### Goal of the exercise
In this exercise, every entry is to be copied exactly.

### Records shown
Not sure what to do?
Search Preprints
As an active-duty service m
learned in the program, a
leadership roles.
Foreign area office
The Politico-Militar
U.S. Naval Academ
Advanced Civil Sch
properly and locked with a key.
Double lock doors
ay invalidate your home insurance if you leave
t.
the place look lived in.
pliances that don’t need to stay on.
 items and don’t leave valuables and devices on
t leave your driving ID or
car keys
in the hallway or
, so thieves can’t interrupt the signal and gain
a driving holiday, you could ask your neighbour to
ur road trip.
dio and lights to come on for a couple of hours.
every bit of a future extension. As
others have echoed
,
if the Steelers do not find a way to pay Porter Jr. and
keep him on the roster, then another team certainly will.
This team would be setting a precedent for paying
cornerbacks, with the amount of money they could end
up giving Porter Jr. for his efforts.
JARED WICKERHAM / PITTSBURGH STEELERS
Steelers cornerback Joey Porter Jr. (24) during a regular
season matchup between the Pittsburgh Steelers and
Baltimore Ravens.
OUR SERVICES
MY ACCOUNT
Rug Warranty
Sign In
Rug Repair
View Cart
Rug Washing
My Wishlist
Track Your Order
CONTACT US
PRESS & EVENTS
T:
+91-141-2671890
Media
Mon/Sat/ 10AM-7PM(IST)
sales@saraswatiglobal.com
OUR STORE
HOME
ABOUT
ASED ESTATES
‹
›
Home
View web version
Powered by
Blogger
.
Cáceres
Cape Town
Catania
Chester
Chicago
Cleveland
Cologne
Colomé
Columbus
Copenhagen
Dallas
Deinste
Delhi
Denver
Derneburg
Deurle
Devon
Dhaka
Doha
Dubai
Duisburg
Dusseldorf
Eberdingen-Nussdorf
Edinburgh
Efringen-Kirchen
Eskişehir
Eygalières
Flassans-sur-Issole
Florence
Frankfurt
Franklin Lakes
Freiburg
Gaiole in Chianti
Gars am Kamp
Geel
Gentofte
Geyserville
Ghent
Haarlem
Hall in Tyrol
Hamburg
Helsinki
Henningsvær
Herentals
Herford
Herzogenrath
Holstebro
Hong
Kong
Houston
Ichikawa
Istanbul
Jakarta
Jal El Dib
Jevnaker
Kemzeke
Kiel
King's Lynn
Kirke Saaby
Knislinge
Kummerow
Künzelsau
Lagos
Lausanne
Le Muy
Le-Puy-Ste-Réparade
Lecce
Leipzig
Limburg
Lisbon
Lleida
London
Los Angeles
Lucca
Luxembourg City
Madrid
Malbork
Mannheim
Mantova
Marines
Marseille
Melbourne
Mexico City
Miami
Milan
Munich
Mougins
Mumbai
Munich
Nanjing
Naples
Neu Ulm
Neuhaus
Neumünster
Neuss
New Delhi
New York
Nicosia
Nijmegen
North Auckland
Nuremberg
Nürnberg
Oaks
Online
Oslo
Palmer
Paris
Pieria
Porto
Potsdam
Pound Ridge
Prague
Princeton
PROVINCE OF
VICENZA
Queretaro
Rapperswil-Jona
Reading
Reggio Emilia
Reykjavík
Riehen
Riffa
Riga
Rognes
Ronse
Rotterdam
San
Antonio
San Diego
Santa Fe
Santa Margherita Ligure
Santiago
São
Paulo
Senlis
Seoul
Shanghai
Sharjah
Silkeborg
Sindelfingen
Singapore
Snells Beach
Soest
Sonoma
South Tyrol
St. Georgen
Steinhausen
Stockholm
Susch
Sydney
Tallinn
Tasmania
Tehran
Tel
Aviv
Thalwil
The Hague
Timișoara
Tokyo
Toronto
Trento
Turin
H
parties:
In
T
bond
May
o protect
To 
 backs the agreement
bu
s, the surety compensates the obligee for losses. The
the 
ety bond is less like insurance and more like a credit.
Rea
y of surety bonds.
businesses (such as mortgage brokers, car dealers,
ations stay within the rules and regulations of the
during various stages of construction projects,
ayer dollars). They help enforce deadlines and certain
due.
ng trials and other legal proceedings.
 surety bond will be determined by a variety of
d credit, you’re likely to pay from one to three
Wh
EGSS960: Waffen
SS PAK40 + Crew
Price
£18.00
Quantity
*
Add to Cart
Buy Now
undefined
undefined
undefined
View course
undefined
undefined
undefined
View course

### Written answer
Not sure what to do?
Search Preprints
As an active-duty service m
learned in the program, a
leadership roles.
Foreign area office
The Politico-Militar
U.S. Naval Academ
Advanced Civil Sch
properly and locked with a key.
Double lock doors
ay invalidate your home insurance if you leave
t.
the place look lived in.
pliances that don’t need to stay on.
 items and don’t leave valuables and devices on
t leave your driving ID or
car keys
in the hallway or
, so thieves can’t interrupt the signal and gain
a driving holiday, you could ask your neighbour to
ur road trip.
dio and lights to come on for a couple of hours.
every bit of a future extension. As
others have echoed
,
if the Steelers do not find a way to pay Porter Jr. and
keep him on the roster, then another team certainly will.
This team would be setting a precedent for paying
cornerbacks, with the amount of money they could end
up giving Porter Jr. for his efforts.
JARED WICKERHAM / PITTSBURGH STEELERS
Steelers cornerback Joey Porter Jr. (24) during a regular
season matchup between the Pittsburgh Steelers and
Baltimore Ravens.
OUR SERVICES
MY ACCOUNT
Rug Warranty
Sign In
Rug Repair
View Cart
Rug Washing
My Wishlist
Track Your Order
CONTACT US
PRESS & EVENTS
T:
+91-141-2671890
Media
Mon/Sat/ 10AM-7PM(IST)
sales@saraswatiglobal.com
OUR STORE
HOME
ABOUT
ASED ESTATES
‹
›
Home
View web version
Powered by
Blogger
.
Cáceres
Cape Town
Catania
Chester
Chicago
Cleveland
Cologne
Colomé
Columbus
Copenhagen
Dallas
Deinste
Delhi
Denver
Derneburg
Deurle
Devon
Dhaka
Doha
Dubai
Duisburg
Dusseldorf
Eberdingen-Nussdorf
Edinburgh
Efringen-Kirchen
Eskişehir
Eygalières
Flassans-sur-Issole
Florence
Frankfurt
Franklin Lakes
Freiburg
Gaiole in Chianti
Gars am Kamp
Geel
Gentofte
Geyserville
Ghent
Haarlem
Hall in Tyrol
Hamburg
Helsinki
Henningsvær
Herentals
Herford
Herzogenrath
Holstebro
Hong
Kong
Houston
Ichikawa
Istanbul
Jakarta
Jal El Dib
Jevnaker
Kemzeke
Kiel
King's Lynn
Kirke Saaby
Knislinge
Kummerow
Künzelsau
Lagos
Lausanne
Le Muy
Le-Puy-Ste-Réparade
Lecce
Leipzig
Limburg
Lisbon
Lleida
London
Los Angeles
Lucca
Luxembourg City
Madrid
Malbork
Mannheim
Mantova
Marines
Marseille
Melbourne
Mexico City
Miami
Milan
Munich
Mougins
Mumbai
Munich
Nanjing
Naples
Neu Ulm
Neuhaus
Neumünster
Neuss
New Delhi
New York
Nicosia
Nijmegen
North Auckland
Nuremberg
Nürnberg
Oaks
Online
Oslo
Palmer
Paris
Pieria
Porto
Potsdam
Pound Ridge
Prague
Princeton
PROVINCE OF
VICENZA
Queretaro
Rapperswil-Jona
Reading
Reggio Emilia
Reykjavík
Riehen
Riffa
Riga
Rognes
Ronse
Rotterdam
San
Antonio
San Diego
Santa Fe
Santa Margherita Ligure
Santiago
São
Paulo
Senlis
Seoul
Shanghai
Sharjah
Silkeborg
Sindelfingen
Singapore
Snells Beach
Soest
Sonoma
South Tyrol
St. Georgen
Steinhausen
Stockholm
Susch
Sydney
Tallinn
Tasmania
Tehran
Tel
Aviv
Thalwil
The Hague
Timișoara
Tokyo
Toronto
Trento
Turin
H
parties:
In
T
bond
May
o protect
To 
 backs the agreement
bu
s, the surety compensates the obligee for losses. The
the 
ety bond is less like insurance and more like a credit.
Rea
y of surety bonds.
businesses (such as mortgage brokers, car dealers,
ations stay within the rules and regulations of the
during various stages of construction projects,
ayer dollars). They help enforce deadlines and certain
due.
ng trials and other legal proceedings.
 surety bond will be determined by a variety of
d credit, you’re likely to pay from one to three
Wh
EGSS960: Waffen
SS PAK40 + Crew
Price
£18.00
Quantity
*
Add to Cart
Buy Now
undefined
undefined
undefined
View course
undefined
undefined
undefined
View course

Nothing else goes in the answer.